My point, which I don't think is inconsistent with yours, is that there can be occasions when it is more helpful to answer a question that presumably should have been asked, rather than to focus too narrowly on the question that was asked. And focusing too narrowly on a question as presented may in fact steer the questioner in the wrong direction.

For example, in this case the preponderance of those answers that have directly focused on the original question, "what is most important: a great amplifier with a good preamplifier, or a good amp, with a great preamplifier," would pretty clearly steer the OP to direct most or all of his anticipated $1500 investment toward a new preamp. Yet quite conceivably the weak link in his system may be the speakers, as he now appears to be suspecting (in fact he has just started a new thread about a vintage speaker), or perhaps even the CD player.

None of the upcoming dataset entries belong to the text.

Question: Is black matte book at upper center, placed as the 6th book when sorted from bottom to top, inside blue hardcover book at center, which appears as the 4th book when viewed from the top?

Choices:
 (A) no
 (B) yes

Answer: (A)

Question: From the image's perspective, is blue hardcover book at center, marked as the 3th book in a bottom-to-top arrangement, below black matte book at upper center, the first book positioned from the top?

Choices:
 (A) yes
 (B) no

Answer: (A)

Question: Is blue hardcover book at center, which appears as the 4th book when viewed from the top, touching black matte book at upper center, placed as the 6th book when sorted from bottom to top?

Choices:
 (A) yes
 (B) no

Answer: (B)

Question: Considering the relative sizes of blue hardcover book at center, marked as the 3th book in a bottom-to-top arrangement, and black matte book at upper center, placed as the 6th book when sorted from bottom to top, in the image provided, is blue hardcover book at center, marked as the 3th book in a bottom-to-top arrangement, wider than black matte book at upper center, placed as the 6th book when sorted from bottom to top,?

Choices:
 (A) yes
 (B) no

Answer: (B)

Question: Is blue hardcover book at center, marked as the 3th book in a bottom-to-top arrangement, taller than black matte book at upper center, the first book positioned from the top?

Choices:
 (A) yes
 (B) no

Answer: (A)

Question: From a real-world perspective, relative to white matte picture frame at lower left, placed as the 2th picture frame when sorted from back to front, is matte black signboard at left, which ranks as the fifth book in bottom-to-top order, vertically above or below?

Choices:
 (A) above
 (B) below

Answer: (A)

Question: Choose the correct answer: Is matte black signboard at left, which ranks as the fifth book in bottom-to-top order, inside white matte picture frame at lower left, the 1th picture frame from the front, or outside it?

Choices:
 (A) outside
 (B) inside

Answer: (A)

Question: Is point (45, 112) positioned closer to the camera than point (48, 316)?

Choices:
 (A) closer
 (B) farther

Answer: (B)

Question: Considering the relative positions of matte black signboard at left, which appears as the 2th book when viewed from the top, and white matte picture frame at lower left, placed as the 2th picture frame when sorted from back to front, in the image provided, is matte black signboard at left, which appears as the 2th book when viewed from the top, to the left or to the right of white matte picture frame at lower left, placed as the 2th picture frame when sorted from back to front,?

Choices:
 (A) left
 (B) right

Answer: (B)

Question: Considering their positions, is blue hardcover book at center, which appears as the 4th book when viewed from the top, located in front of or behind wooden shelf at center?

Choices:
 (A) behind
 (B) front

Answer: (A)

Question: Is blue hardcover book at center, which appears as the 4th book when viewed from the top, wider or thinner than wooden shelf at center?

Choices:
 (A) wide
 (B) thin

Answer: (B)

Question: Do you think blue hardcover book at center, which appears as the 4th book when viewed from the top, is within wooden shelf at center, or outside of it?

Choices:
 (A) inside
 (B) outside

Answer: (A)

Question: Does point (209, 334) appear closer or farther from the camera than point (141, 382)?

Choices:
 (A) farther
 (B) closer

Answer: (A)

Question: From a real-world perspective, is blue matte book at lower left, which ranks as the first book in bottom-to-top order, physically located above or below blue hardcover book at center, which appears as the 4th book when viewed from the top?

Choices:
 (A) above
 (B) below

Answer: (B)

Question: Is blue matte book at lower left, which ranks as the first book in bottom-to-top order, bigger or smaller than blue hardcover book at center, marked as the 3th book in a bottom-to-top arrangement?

I'll say also, adding to your point about the value of the thread, that I was remiss in not mentioning that more than a few respondents have in fact made some potentially valuable suggestions from a perspective that was specifically relevant to the OP's situation, yet did not focus too narrowly on the originally stated question. Including Atmasphere, Mesch, Swampwalker, Newbee, Jmcgrogan2, Minorl, Electroslacker, Mapman, and myself, among others.

So it has been a worthwhile thread in multiple respects.

Best regards,
-- Al
B_limo, thank you kindly. Regarding DACs, as you may have seen the OP doesn't have a separate DAC per se. He has the built-in DAC function of his CDP, and a DAC function that is provided in his vintage Sony preamp. I had suggested earlier in the thread that it might be worthwhile to compare sonics between the CDP's analog outputs and connection of the CDP's digital output to the Sony's digital input via a digital cable.

Regarding the purchase of a separate DAC component in the price range you mentioned, it's hard to say. A concern I would have, though, is that whatever benefit that DAC may potentially be able to provide might be limited by some combination of the jitter, electrical noise, and impedance inaccuracy of the CDP's digital output. A lot of people here and elsewhere have reported that digital transports often seem to make more of a difference than DACs.

Best regards,
-- Al
As Mr Carver demonstrated, by building an affordable amplifier, of which the sound could not be distinguished from an extremely expensive name amplifier that was being compared to (mid`s 70)!
To clarify some points about that:

What Carver did, actually in the early and mid-80's, was to tweak the "transfer function" (the relation between output and input) of one of his amplifiers to match the transfer function of the highly regarded Mark Levinson ML-2 solid state amplifier (as chronicled in "The Audio Critic"), and subsequently to tweak the transfer function of another of his amplifiers to match that of a well regarded Conrad Johnson tube amp (as chronicled in "Stereophile"). His demonstration consisted, in addition to some ABX testing, of providing the two amps with the same input signal, and showing that when the output of one was electronically subtracted from the output of the other, essentially nothing remained. More precisely, a null of greater than 70 db was obtained, at least in the ML-2 comparison.

There were two major problems with all of that, however:

1)The tests showed, at best, that the two amps nulled against each other just with one specific speaker load, which was used in implementing his tweaks.

2)Credible anecdotal evidence subsequently emerged that he was not able to maintain anything remotely close to a 70 db null in production. Bob Carver essentially admitted this in an interview which appeared in "The Absolute Sound" about two or three years ago.